## ABOUT THIS TASK:
In the passage on Heywood's plays, which character is said to make 'A Woman Killed with Kindness' a noble poem and a memorable play?

Much less than this can be said for the heroines, if heroines they can in any sense be called, of the two plays by which Heywood is best known as a tragic and a comic painter of contemporary life among his countrymen. It is certainly not owing to any exceptional power of painting or happiness in handling feminine character that the first place among his surviving works has been generally and rationally assigned to 'A Woman Killed with Kindness.' The fame of this famous realistic tragedy is due to the perfect fitness of the main subject for treatment in the manner of which Heywood was in his day and remains to the present day beyond all comparison the greatest and the most admirable master. It is not that the interest is either naturally greater, or greater by force and felicity of genius in the dramatist, than that of other and far inferior plays. It is not that the action is more artistically managed: it is not that curiosity or sympathy is aroused or sustained with any particular skill. Such a play as 'Fatal Curiosity' is as truthfully lifelike and more tragically exciting: it is in mere moral power and charm, with just a touch of truer and purer poetry pervading and colouring and flavouring and quickening the whole, that the work of a Heywood approves itself as beyond the reach or the ambition of a Lillo. One figure among many remains impressed on his reader's memory once for all: the play is full of incident, perhaps over-full of actors, excellently well written and passably well composed; but it lives, it survives and overtops its fellows, by grace of the character of its hero. The underplot, whether aesthetically or historically considered, is not more singular and sensational than extravagant and unpleasant to natural taste as well as to social instinct: the other agents in the main plot are little more than sketches—sometimes deplorably out of drawing: Anne is never really alive till on her death-bed, and her paramour is never alive—in his temptation, his transgression, or his impenitence—at all. The whole play, as far as we remember or care to remember it, is Frankford: he suffices to make it a noble poem and a memorable play.

## INFORMATION SUPPLIED:
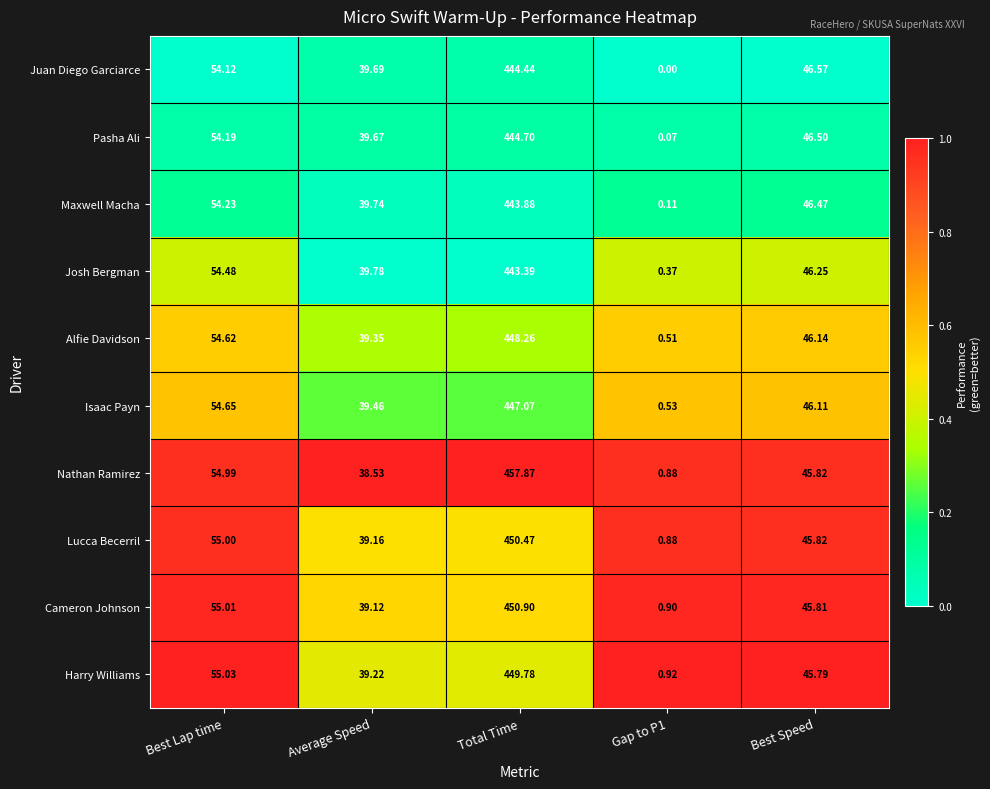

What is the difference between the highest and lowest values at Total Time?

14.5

## EXPECTED ANSWER:
Frankford, its hero.